Prix de Lausanne 2009

, par  Emmanuèle RUEGGER , popularité : 9%

Cette année, le comité du prix de Lausanne a retenu 73 candidats du monde entier, après avoir visionné près de 200 DVD qui lui sont parvenus. Tous les candidats retenus ont fait le voyage à Lausanne.

Un niveau élevé
Effectivement, ne vient plus au Prix de Lausanne qui veut. Fondé en 1973, le Prix de Lausanne a été longtemps ouvert à tous. Il y avait des quarts de finale, des demi finales avant d’arriver en finale. Cela durait longtemps, et il y avait beaucoup de déçus. Le nouveau système a comme conséquence une nette hausse du niveau des candidats. Le travail est plus difficile pour le jury, qui avait à sa tête cette année Madame Karen Kain, directrice artistique du Ballet national du Canada. Il faut dire qu’un Prix de Lausanne est en général l’assurance d’une carrière de soliste, dans une des grandes compagnies du monde.
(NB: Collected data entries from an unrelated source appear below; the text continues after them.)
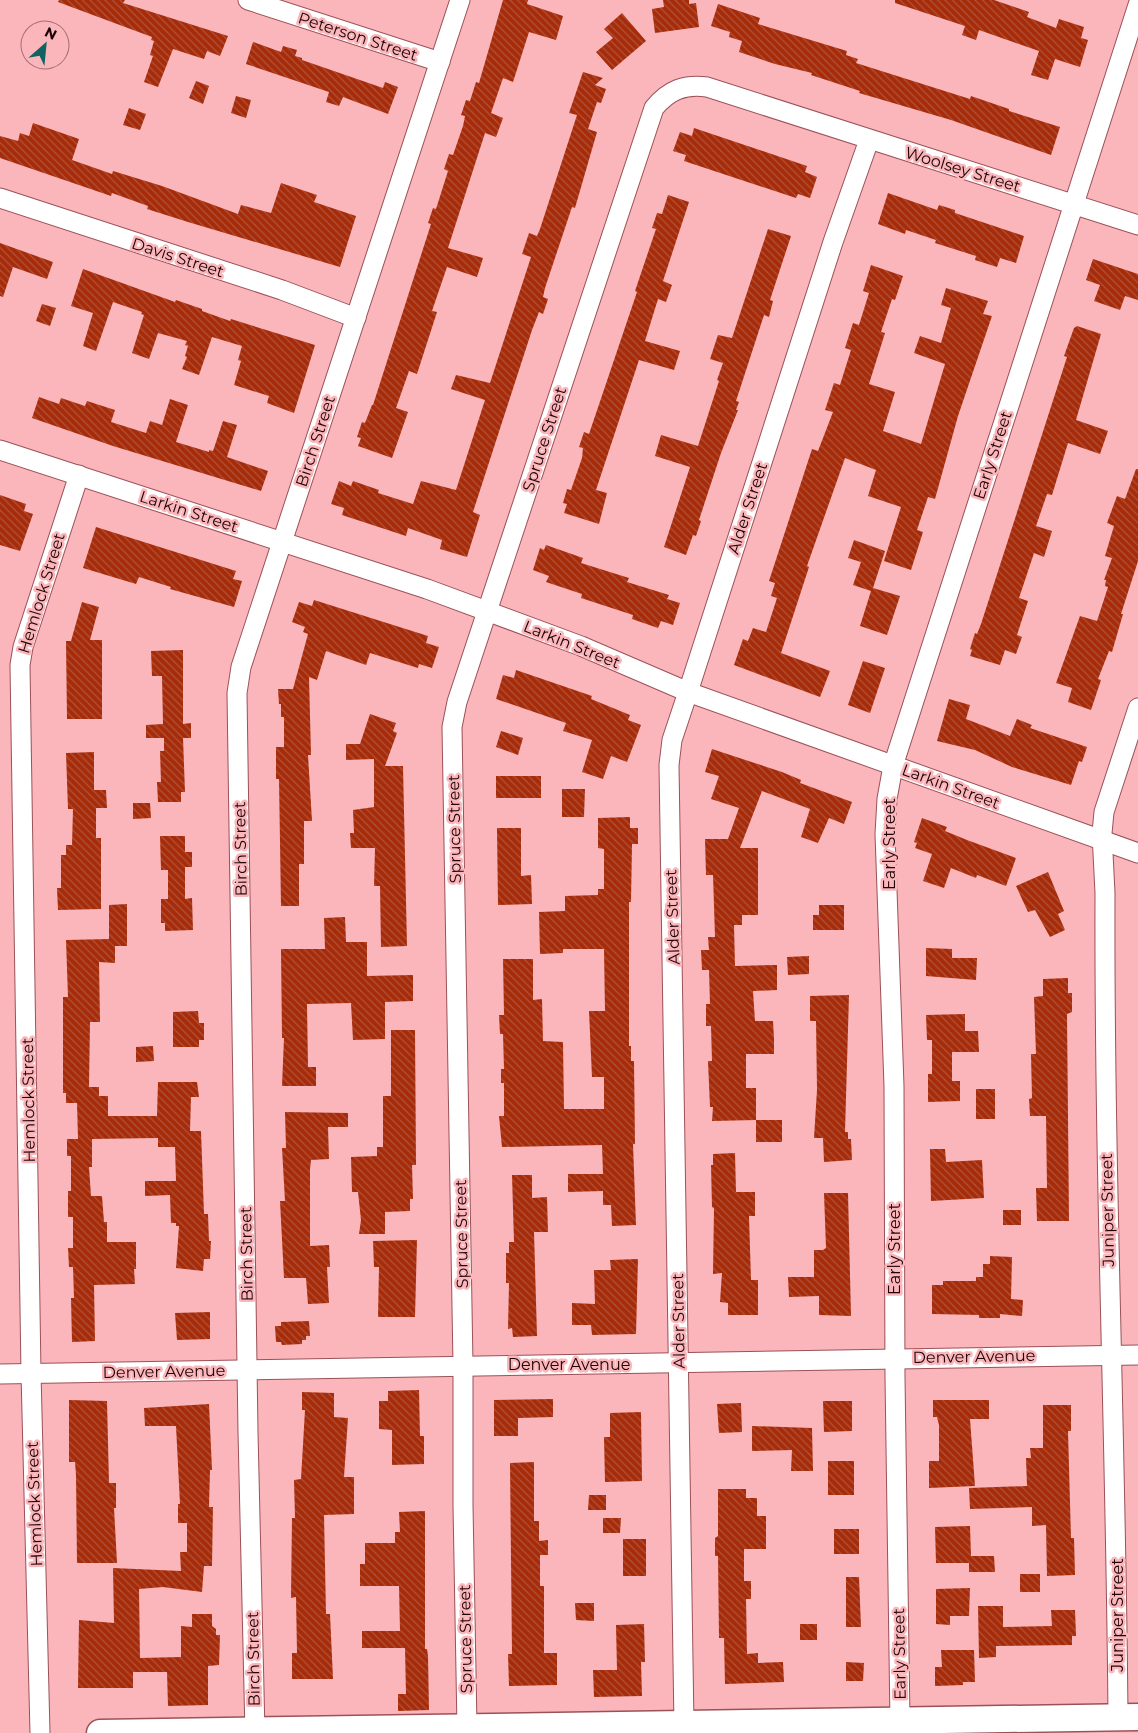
<svg xmlns="http://www.w3.org/2000/svg" width="1138" height="1733" viewBox="0 0 1138 1733" font-family="Montserrat,sans-serif">
<style>
.building{fill:url(#building-back-hatch)}
.lines{fill:none;stroke-linecap:round;stroke-linejoin:round}
.street-casing{stroke:#9b5158;stroke-width:21}
.secondary-casing{stroke:#9b5158;stroke-width:29}
.street{stroke:#fff;stroke-width:19}
.secondary{stroke:#fff;stroke-width:26}
.labels{text-anchor:middle;stroke-width:5;stroke-linejoin:round;paint-order:stroke}
.street-label{font-size:16px;fill:#1d0306;stroke:#fab6ba}
</style>
<defs>
<pattern id="building-back-hatch" width="6" height="6" patternUnits="userSpaceOnUse" patternTransform="scale(1.25)"><rect width="6" height="6" fill="#a72b09"/><path d="M-1 5l2 2M0 0l6 6M5-1l2 2" fill="none" stroke="#ad543c"/></pattern>
</defs>
<rect width="100%" height="100%" fill="#fab6ba"/>
<g class="building">
<path d="M59,0H125L123,3L228,36L220,56L207,51L204,59L173,49L158,87L144,82L153,56L150,55L154,41L151,40L152,37L58,2Z"/>
<path d="M503,0H528L527,4L563,16L556,40L529,32L513,82L503,78L491,113L503,118L496,137L485,133L448,248L483,258L477,277L447,267L432,311L437,312L417,374L409,371L396,408L408,412L392,458L358,446L361,438L357,437L362,422L365,423L372,405H373L431,224L428,223L433,208L436,209L448,171L444,169L449,154L453,155L463,126L465,116L461,115L466,100L470,101L476,82L479,83Z"/>
<path d="M663,0H689V4L696,3L699,27L655,33L652,9L664,7Z"/>
<path d="M895,0H994L1029,12L1027,17L1056,28L1059,19L1084,27L1081,38L1088,40L1080,67L1055,59L1048,80L1031,75L1039,51L979,30L976,40L962,35L965,26L895,3Z"/>
<path d="M718,4L760,18L758,24L847,51L846,55L858,59L856,63L970,99L971,96L1009,109V111L1060,127L1051,155L951,120L859,93L860,91L811,75L812,73L775,64L739,52L742,41L729,37L730,32L711,26Z"/>
<path d="M622,13L646,41L612,70L596,52L613,38L604,29Z"/>
<path d="M253,42L281,52L283,46L297,50L295,56L302,58V60L383,88L385,82L398,87L388,114L343,97L339,106L326,102L329,92L246,64Z"/>
<path d="M583,72L603,78L595,85L606,89L601,103L597,102L588,129L597,132L575,208L572,207L545,288L543,297L548,299L543,314L539,312L532,330L473,512L480,515L467,557L440,549L442,540L408,528L406,536L342,515L344,508L331,504L339,481L351,486L353,481L379,490L378,493L413,504L421,481L456,490L485,400L451,389L456,375L490,383L531,257L522,254L529,233L537,236L540,229L577,115L569,113Z"/>
<path d="M196,81L209,86L203,104L189,98Z"/>
<path d="M236,96L251,100L246,118L231,113Z"/>
<path d="M129,108L146,114L140,130L123,125Z"/>
<path d="M33,123L79,139L72,160L112,174L113,171L162,186L238,214L241,205L271,213L281,183L317,195L314,202L356,216L340,267L188,222L147,209L148,206L112,193L111,196L0,158V136L18,141L20,133L29,136Z"/>
<path d="M694,128L807,166L805,172L817,177L810,198L798,194L796,198L684,161L686,155L673,151L680,132L692,136Z"/>
<path d="M888,193L937,210L939,205L955,210V213L1024,236L1016,263L1000,258L997,267L975,260L976,256L935,243L936,240L906,230L905,234L878,224Z"/>
<path d="M668,195L689,202L663,281L672,285L666,302L658,299L645,341L680,351L674,370L639,360L596,490L607,493L599,524L564,513L567,504L563,503L567,489L571,490L582,458L583,448L579,447L584,432L589,434L637,292L635,291L656,229L652,228L657,213L662,214Z"/>
<path d="M768,229L791,236L770,300L773,301L769,317L764,315L736,401L739,402L736,410H738L721,453L699,520L701,521L696,536L693,535L686,555L664,547L690,467L655,456L661,435L698,446L719,381L717,380L723,363L710,359L718,335L732,338Z"/>
<path d="M0,243L53,262L47,279L13,267L3,297L0,296Z"/>
<path d="M1093,259L1138,274V300L1125,296L1120,310L1094,301L1100,285L1086,280Z"/>
<path d="M871,265L903,276L895,300L892,299L881,332L885,333L869,384L895,392L883,431L921,444L945,364L914,353L920,336L941,343L951,308L941,305L946,288L988,301L983,314L992,316L958,416L935,499L928,497L917,530L923,532L911,570L884,561L901,507L868,496L876,470L845,458L807,566L809,567L781,653L830,671L820,697L734,665L743,639L748,641L753,628L766,632L777,598L771,596L775,583L769,581L812,449L818,451L833,412L825,410L834,383L840,385L851,350L845,348L853,323L859,325L869,293L863,291Z"/>
<path d="M83,269L175,302L176,300L202,309V311L230,321L231,319L247,324L315,345L294,413L267,403L269,396L234,385L241,361L238,360L242,346L212,337L199,375L182,369L187,357L185,356L188,346L185,345L187,341L158,333L149,359L132,353L144,315L141,314L142,312L113,302L96,351L83,346L93,313L71,306Z"/>
<path d="M42,304L56,308L50,326L36,321Z"/>
<path d="M1077,326L1101,334L1076,420L1108,431L1100,454L1068,443L1052,495L1047,494L1036,526L1052,531L1044,557L1034,553L1019,598L1028,601L1017,635L1022,637L1016,654L1005,650L1000,665L970,656L972,650L970,649L975,633L977,634L981,624L1067,357L1064,356L1074,328Z"/>
<path d="M39,397L59,404L61,398L85,406L87,401L115,410L111,422L146,433L150,421L162,425L170,399L188,405L176,442L209,452V450L213,451L223,421L237,425L227,457L268,471L261,491L113,446L32,418Z"/>
<path d="M1136,469H1138V561L1121,614H1123L1112,652L1109,651L1098,679L1101,680L1091,710L1068,702L1072,688L1056,683L1080,616L1097,621L1108,587L1105,586L1106,580H1104L1112,558L1105,556L1114,526L1107,523L1117,496L1125,499Z"/>
<path d="M0,495L26,504L24,511L33,514L20,551L0,545Z"/>
<path d="M96,527L236,571L233,579L242,581L234,607L170,589L171,587L139,577L136,584L83,568Z"/>
<path d="M854,540L885,551L873,588L900,596L887,635L860,626L871,591L853,585L861,562L848,558Z"/>
<path d="M546,545L583,558L581,563L629,578L627,582L669,595L667,599L680,603L673,625L661,621L658,628L632,619L633,615L581,598L582,594L546,582L549,576L533,570L540,548L544,550Z"/>
<path d="M314,600L428,636L426,643L439,647L432,668L419,664L418,668L370,653L366,665L326,651L317,680L309,677L311,755H308L312,821H304V864H299V906H281L279,779H276V747H284V717H281V704H279L278,689H293L308,634L303,632L305,627L292,622L299,602L312,606Z"/>
<path d="M82,602L99,607L90,640H102V719H67L66,641H71Z"/>
<path d="M183,650V724L191,723V738H183L185,792H181V802H158L157,782H161L160,751H164V738H146V725L163,724L162,676H152L151,651Z"/>
<path d="M863,661L885,668L870,713L848,705Z"/>
<path d="M516,670L592,696L591,699L630,715L628,720L641,725L627,762L611,756L603,779L582,772L592,740L563,731L566,723L496,699L503,675L514,678Z"/>
<path d="M949,699L970,705L966,719L1010,736L1017,719L1032,725L1030,728L1087,747L1082,762L1079,761L1071,785L1012,767L975,750L937,741Z"/>
<path d="M370,714L396,723L393,731L397,733L385,766H403L407,946L381,947L380,886H374L375,848H351L350,833H354L353,810L374,807V759L346,760V744H360Z"/>
<path d="M501,731L523,738L518,755L496,747Z"/>
<path d="M712,749L782,772L801,780L800,783L852,802L844,824L829,818L818,843L801,837L810,809L762,791L740,848H758V915H742V925H734L735,966L777,965V990L753,991L755,1021H773L774,1039V1054H746V1088H756V1120L712,1121L713,1107H710L708,1061H712L711,1026H706V1004H710L709,970H702L701,950H709L708,937H715L713,875H706L705,839H728L739,808L711,799L719,776L705,772Z"/>
<path d="M94,752V790H106L107,808H96V838H101V909L58,910L57,888H61V855H66V845H72L73,809H68L66,753Z"/>
<rect x="496" y="776" width="45" height="22"/>
<path d="M562,789H585L584,817H562Z"/>
<path d="M133,803H150L151,818L133,819Z"/>
<path d="M630,817V828H638V844H632L631,902H629V1046H631V1061H634L635,1144H633L636,1225L612,1226L611,1205H603V1191L568,1192V1174H603L602,1145L502,1147L499,1116H504V1083H501V1069H504L503,1034H500L499,1015H504L503,959H533V1000L542,999L543,1041L563,1042L564,1109H604V1077H592L589,1011H605L604,949H563V953L540,954L539,912L565,911V896L598,895V889H604V849L598,848V818Z"/>
<path d="M922,818L947,827L945,831L967,840L1016,858L1006,886L977,875L976,878L951,868L944,888L923,881L932,854L915,848L917,843L914,842Z"/>
<path d="M497,828H521V876L531,875L532,904L498,905Z"/>
<path d="M160,836H185V852H192V867H185V899L192,898L193,930L165,931V923H161V899H168V870H161Z"/>
<path d="M1048,872L1064,911L1058,914L1065,930L1050,937L1035,910L1028,912L1016,886Z"/>
<path d="M127,904V946H115V963L99,962L100,1022H90L89,1087H99V1096H108V1116H157L158,1082H197L199,1097H191L190,1131H201L204,1214H208L209,1241H211L210,1259H204L203,1271L176,1268L179,1226H176V1223H171L170,1195L145,1196V1181H176L175,1147H158V1138L92,1139V1167H89L91,1196H102L104,1222H107V1242H136V1269H134L135,1284L94,1285L95,1341L72,1342L71,1298H74L73,1267H69L68,1248H73V1217H68V1191H71V1156H67V1139H78L77,1103H66V1093H63V997H68L66,940L109,939V905Z"/>
<path d="M819,905H844V930H813V915H819Z"/>
<path d="M345,917L346,942H367V976L413,975V1001L385,1002V1039L353,1040L351,1003L307,1004L308,1067H316V1086H282L284,1038H282L281,949H325L324,918Z"/>
<path d="M926,948L952,949V958H977L976,980L926,976Z"/>
<path d="M809,956V974L788,975L787,957Z"/>
<path d="M1068,978V993H1072V1012L1067,1014L1069,1221H1037L1036,1188H1047L1046,1116H1030L1029,1099L1032,1098L1031,1054H1036L1034,997L1043,996V979Z"/>
<path d="M849,995L845,1132H848V1139H851L852,1160L824,1162L823,1138H814L817,1090L816,1021H810V996Z"/>
<path d="M198,1011L199,1023H204V1040H199V1047H173V1012Z"/>
<path d="M965,1014V1031H978L979,1052H952V1081H960V1101L928,1102V1074H932V1040H927L926,1015Z"/>
<path d="M391,1030H415L416,1165H412L413,1199H410V1211L385,1212V1234H359L361,1220L358,1192H352L351,1157L377,1156V1147H383V1096H391Z"/>
<path d="M153,1046L154,1061L136,1062V1047Z"/>
<rect x="976" y="1089" width="19" height="30"/>
<path d="M285,1112L348,1113V1127H328L329,1159L311,1160L310,1169V1246L329,1245L330,1267H327L329,1303L308,1304L306,1278H284L280,1201H285L282,1148H286Z"/>
<rect x="756" y="1120" width="26" height="22"/>
<path d="M930,1149H945L946,1162L982,1160L984,1198L931,1201Z"/>
<path d="M735,1153L736,1192H755V1216H749L751,1280H758V1315H728V1303L720,1302L722,1273L713,1274L714,1208L712,1207L711,1165H713V1154Z"/>
<path d="M512,1175H532V1198L547,1197L548,1232H534L537,1336L513,1337L512,1328L508,1329L509,1283H506V1253H509V1242H514Z"/>
<path d="M824,1193H848L851,1316L819,1315V1296L789,1297L788,1277H814V1250H823L826,1248Z"/>
<rect x="1003" y="1210" width="18" height="15"/>
<path d="M417,1240L415,1317H378L379,1267H374L373,1241Z"/>
<path d="M990,1256L1012,1257L1011,1299L1023,1300L1022,1316L1000,1314V1318H979V1315L932,1314V1285H943V1281H976V1277H983V1264H990Z"/>
<path d="M638,1259L636,1334L592,1335L591,1325H572V1303L595,1304L594,1270H611L610,1260Z"/>
<path d="M210,1312V1339L177,1340L175,1313Z"/>
<path d="M309,1321L310,1336H306V1340H302V1344L282,1345L281,1342H276L275,1326H281V1322Z"/>
<path d="M419,1390L420,1436H424V1464L392,1465V1430L379,1429V1401H388V1391Z"/>
<path d="M302,1392L334,1393V1417L348,1418L344,1477H354V1514L324,1515L326,1614H330L333,1679H292V1653H297L296,1597L291,1598L292,1518H295L294,1480L301,1479L305,1410H302Z"/>
<path d="M553,1399V1417L518,1418V1436H494V1400Z"/>
<path d="M69,1400L107,1401L109,1483H116V1508H114L117,1563H77L76,1475L75,1462H69Z"/>
<path d="M933,1400H989V1419H970L975,1486L929,1488V1461H939V1425L937,1417H933Z"/>
<path d="M823,1401H852V1431L824,1432Z"/>
<path d="M741,1403L742,1432L719,1433L717,1404Z"/>
<path d="M209,1404L212,1470H210L209,1507H213L212,1566H204L202,1592L163,1587L139,1589L140,1658L181,1657V1626L192,1627V1614H212V1626L216,1629V1635H220L219,1665L208,1666V1705L168,1706L167,1672H133V1688H78L79,1620L114,1623L113,1568L181,1571L180,1552H187V1523H178V1504H180L176,1426H145L144,1408Z"/>
<path d="M1043,1405H1071V1431H1068L1071,1538H1074L1075,1575L1047,1576L1046,1525L1032,1526V1507L970,1509L969,1488L1027,1486L1026,1458H1031L1030,1448H1043Z"/>
<path d="M641,1412L642,1481L605,1482L604,1437H610V1413Z"/>
<path d="M752,1426L812,1428L813,1471H791L792,1450L752,1451Z"/>
<rect x="828" y="1461" width="26" height="34"/>
<path d="M534,1462V1521H539V1541L548,1540V1555H540V1586H544V1653H557V1685L509,1686L508,1654H512L510,1463Z"/>
<path d="M718,1489H746V1498H757V1516H766V1549H744V1581H751V1599H746L747,1654L758,1653V1663L783,1662L784,1682L725,1684L724,1638H719L718,1556H715V1538L718,1536Z"/>
<path d="M589,1495H606V1510H588Z"/>
<path d="M425,1511V1649H427L428,1656L429,1710L398,1711V1694H406L405,1648H362V1631H400L399,1586H360V1564H365V1543H395V1532H400L399,1512Z"/>
<path d="M603,1518H621L620,1533H603Z"/>
<path d="M970,1526L971,1556H994L995,1572H969V1563H936L935,1527Z"/>
<rect x="834" y="1529" width="25" height="25"/>
<rect x="623" y="1539" width="23" height="37"/>
<rect x="1020" y="1574" width="20" height="18"/>
<path d="M846,1577H859L861,1627H846Z"/>
<path d="M970,1588L969,1616H950V1625L936,1624V1589Z"/>
<path d="M575,1603H594V1621L576,1620Z"/>
<path d="M978,1606H1003V1627L1052,1626L1051,1610H1075L1076,1636H1072V1645L996,1646V1657L979,1658Z"/>
<path d="M644,1624L645,1662H641L642,1696L594,1697L593,1670H617L616,1625Z"/>
<rect x="800" y="1624" width="17" height="16"/>
<path d="M941,1650H974L975,1682H963V1685L935,1686V1667H942Z"/>
<path d="M846,1662L864,1663L863,1681H846Z"/>
</g>
<g class="lines">
<defs>
<g id="street">
<path d="M248,0L440,62"/>
<path d="M0,198L282,290L356,318"/>
<path d="M0,450L427,589L581,646L688,692L1138,853"/>
<path d="M0,1374L1138,1355"/>
<path d="M1118,1718C1116,1443 1104,1169 1105,893L1102,833L1104,812L1138,708"/>
<path d="M900,1721L895,1377L894,1086L885,834L887,799L893,766C974,512 1058,259 1138,5"/>
<path d="M684,1725L669,765L672,740L688,692L833,242L869,140"/>
<path d="M467,1728L463,1505V1365L452,727L457,702L654,108C669,90 684,84 707,87L1138,225"/>
<path d="M40,1733L31,1373L20,665L23,647L79,475"/>
<path d="M255,1733L248,1432L237,693L241,667L460,0"/>
</g>
<path id="secondary" d="M100,1733L1138,1717"/>
</defs>
<use href="#street" class="street-casing"/>
<use href="#secondary" class="secondary-casing"/>
<use href="#street" class="street"/>
<use href="#secondary" class="secondary"/>
</g>
<g class="labels">
<g class="street-label">
<text transform="translate(358 36) rotate(18)" y="6">Peterson Street</text>
<text transform="translate(963 169) rotate(17)" y="6">Woolsey Street</text>
<text transform="translate(178 257) rotate(18)" y="6">Davis Street</text>
<text transform="translate(544 439) rotate(-72)" y="6">Spruce Street</text>
<text transform="translate(315 441) rotate(-72)" y="6">Birch Street</text>
<text transform="translate(992 455) rotate(-72)" y="6">Early Street</text>
<text transform="translate(747 508) rotate(-72)" y="6">Alder Street</text>
<text transform="translate(189 511) rotate(18)" y="6">Larkin Street</text>
<text transform="translate(41 593) rotate(-73)" y="6">Hemlock Street</text>
<text transform="translate(572 644) rotate(22)" y="6">Larkin Street</text>
<text transform="translate(951 786) rotate(20)" y="6">Larkin Street</text>
<text transform="translate(454 829) rotate(-91)" y="6">Spruce Street</text>
<text transform="translate(889 844) rotate(-90)" y="6">Early Street</text>
<text transform="translate(240 849) rotate(-91)" y="6">Birch Street</text>
<text transform="translate(672 917) rotate(-92)" y="6">Alder Street</text>
<text transform="translate(28 1100) rotate(-91)" y="6">Hemlock Street</text>
<text transform="translate(1107 1210) rotate(-91)" y="6">Juniper Street</text>
<text transform="translate(461 1234) rotate(-91)" y="6">Spruce Street</text>
<text transform="translate(894 1249) rotate(-90)" y="6">Early Street</text>
<text transform="translate(246 1254) rotate(-91)" y="6">Birch Street</text>
<text transform="translate(678 1321) rotate(-91)" y="6">Alder Street</text>
<text transform="translate(974 1356) rotate(-1)" y="6">Denver Avenue</text>
<text x="569" y="1370">Denver Avenue</text>
<text transform="translate(164 1371) rotate(-1)" y="6">Denver Avenue</text>
<text transform="translate(34 1504) rotate(-92)" y="6">Hemlock Street</text>
<text transform="translate(1117 1615) rotate(-90)" y="6">Juniper Street</text>
<text transform="translate(465 1639) rotate(-91)" y="6">Spruce Street</text>
<text transform="translate(899 1654) rotate(-91)" y="6">Early Street</text>
<text transform="translate(253 1659) rotate(-91)" y="6">Birch Street</text>
</g>
</g>
<g transform="translate(45 45) rotate(27)"><circle r="24" fill="#fab6ba" stroke="#a26e72"/>
<path d="M0-4L9 19L0 12L-9 19Z" fill="#116262"/>
<text y="-8" font-size="14" font-weight="bold" text-anchor="middle" fill="#1d0306">N</text>
</g>
</svg>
Concrètement, le prix de Lausanne représente une bourse dans une des grandes écoles de danse internationales ou un stage d’une année dans une grande compagnie.

Prix de Lausanne 2009
photo Jean-Bernard Sieber

Les candidats sont répartis en deux groupes, ceux de 15-16 ans et ceux de 17-18 ans. Cela permet de distinguer le potentiel de l’acquis – on évolue énormément de 15 à 18 ans. Les danseurs présentent une variation du répertoire classique et une pièce d’un chorégraphe vivant, cette année, comme l’année passée, de John Neumeier. C’est une gageure, surtout pour les candidats asiatiques qui ne connaissent souvent que la danse académique. Tous les candidats viennent cependant quelques jours plus tôt, et ils ont le temps de préparer leurs variations classique et contemporaine avec des spécialistes. Cette année, Monique Loudières, ancienne danseuse étoile de l’Opéra de Paris, et Sergiu Stefanschi, médaillé d’or au concours de Varna (un concours pour professionnels), les ont conseillés pour la variation classique et deux anciens solistes du Ballet de Hambourg les ont aidés à préparer leur variation Neumeier.

Asiatique
Depuis quelques années, comme dans le monde de la musique, on peut constater que les Asiatiques s’adaptent très facilement à la sensibilité occidentale. Pas moins de 26 candidats se sont déplacés depuis le Japon, la Chine ou la Corée du sud. Et ils sont bons. Ils représentaient exactement la moitié des candidats arrivés en finale au nombre de 20. Deux Japonaises et une Chinoise ont finalement obtenu un prix. Les autres prix ont été dévolus à un jeune danseur chilien, à un candidat venu du Portugal, également prix du public, à un candidat belge qui reçoit également le prix de la meilleure interprétation de la variation contemporaine. Hannah O’Neill, superbe danseuse de 16 ans seulement, venue de Nouvelle Zélande, a reçu le premier prix.
Pas de Suisse cette année. Mais attention, le prix de Lausanne n’est pas en Suisse romande pour rien. Pour la première fois cette année, au mois d’avril, le Prix de Lausanne organisera un concours uniquement pour les Romands et les Romandes pour la fondation Leenaards. Un candidat ou une candidate recevra une bourse d’étude dans une grande école.